Aella
Inactive Cam Model
CallMeWilliam said:Wrong!Aella said:Actually I'm pretty sure one can't 'ban' someone from bitcoin. It's not regulated by any one central authority, and exchanges are almost entirely anonymous. Child pornography and bestiality probably ARE purchased and sold in bitcoin, and as it currently stands there is no way to stop it.
I support bitcoin anyway, though, because, though it is free from law, it's also free from government. Ideally, once it gains stability, there will be no regulation by an outside authority, there will be easier methods of tax reduction, and the market will be entirely self-regulating. A libertarian paradise, or at least as close to one as we're gonna get, here. Nobody can track transactions, so nobody could look at your records and try to take your money. There will be no artificial inflation or money saturation. There will be no import or export taxes. Everything will be at the whim of the consumer. Possibly even no minimum wage laws (though our government would probably fuck that over).
It's an unlikely future, but I want it so much I'm gonna support it anyway.
Also this paper http://eprint.iacr.org/2012/584.pdf by Dorit Ron and Adi Shamir on the "Quantitative Analysis of the Full Bitcoin Transaction Graph" shows us that by analysing the Bitcoin Transaction graph (by default all transactions are logged the proverbial paper trail see http://blockchain.info/) you could figure out who is making the transactions.The Bitcoin Wiki for Anonymity isn't very reassuring, starting off admitting that "while the Bitcoin technology can support strong anonymity, the current implementation is usually not very anonymous."

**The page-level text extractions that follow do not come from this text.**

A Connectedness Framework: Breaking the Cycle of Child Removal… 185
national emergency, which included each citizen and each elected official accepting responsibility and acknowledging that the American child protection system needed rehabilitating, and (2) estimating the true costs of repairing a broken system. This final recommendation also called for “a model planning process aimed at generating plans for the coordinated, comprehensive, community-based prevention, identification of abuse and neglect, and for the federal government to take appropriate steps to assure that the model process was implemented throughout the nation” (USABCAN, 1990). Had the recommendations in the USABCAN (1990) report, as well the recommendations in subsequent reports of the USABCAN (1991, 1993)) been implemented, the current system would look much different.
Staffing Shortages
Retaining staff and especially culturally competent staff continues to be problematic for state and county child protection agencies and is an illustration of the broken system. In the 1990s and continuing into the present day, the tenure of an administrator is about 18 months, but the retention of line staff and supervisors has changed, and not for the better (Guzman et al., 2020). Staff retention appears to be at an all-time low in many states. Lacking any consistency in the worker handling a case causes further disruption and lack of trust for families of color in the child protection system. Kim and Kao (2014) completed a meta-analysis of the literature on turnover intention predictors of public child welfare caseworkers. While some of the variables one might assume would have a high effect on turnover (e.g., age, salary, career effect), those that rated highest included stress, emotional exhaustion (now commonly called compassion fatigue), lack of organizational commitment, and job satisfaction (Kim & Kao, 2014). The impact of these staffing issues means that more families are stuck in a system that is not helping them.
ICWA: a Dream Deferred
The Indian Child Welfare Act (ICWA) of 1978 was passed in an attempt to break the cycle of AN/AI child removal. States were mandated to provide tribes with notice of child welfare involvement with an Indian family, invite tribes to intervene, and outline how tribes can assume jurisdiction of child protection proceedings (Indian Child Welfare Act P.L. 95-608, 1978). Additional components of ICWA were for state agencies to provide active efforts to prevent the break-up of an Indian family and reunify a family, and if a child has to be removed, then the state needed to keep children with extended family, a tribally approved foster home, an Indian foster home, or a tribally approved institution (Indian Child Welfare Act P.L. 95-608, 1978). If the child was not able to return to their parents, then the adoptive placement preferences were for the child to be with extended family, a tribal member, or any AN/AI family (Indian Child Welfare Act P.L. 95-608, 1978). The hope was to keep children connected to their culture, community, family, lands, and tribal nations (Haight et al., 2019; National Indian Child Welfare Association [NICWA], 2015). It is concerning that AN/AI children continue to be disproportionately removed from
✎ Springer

They actually used this technique to search for Satoshi Nakamoto (person or group of people who designed and created the original Bitcoin software). They concluded that a handful of massive transactions made in November 2010, in which large amounts of Bitcoins were stashed away in several accounts that have yet to make another outgoing transaction were in fact by this person/persons. While it is not 100% Dorit and Adi say that if any of the Bitcoins make another transaction they would be able to identify who made them.
So the only way to be anonymous is not to have any transactions. Which defeats the purpose of any currency.
That's why I said 'mostly.' If I understand correctly, all transactions give you an ID 'number' that can't be traced back to you - but it's possible to see all transactions made by this anonymous number, and if you watch long enough, eventually you might have enough info to figure it out.
There ARE ways of changing your ID number (correct me if I'm wrong on this), though, so people who are very dedicated to privacy shouldn't find that to be much of an issue.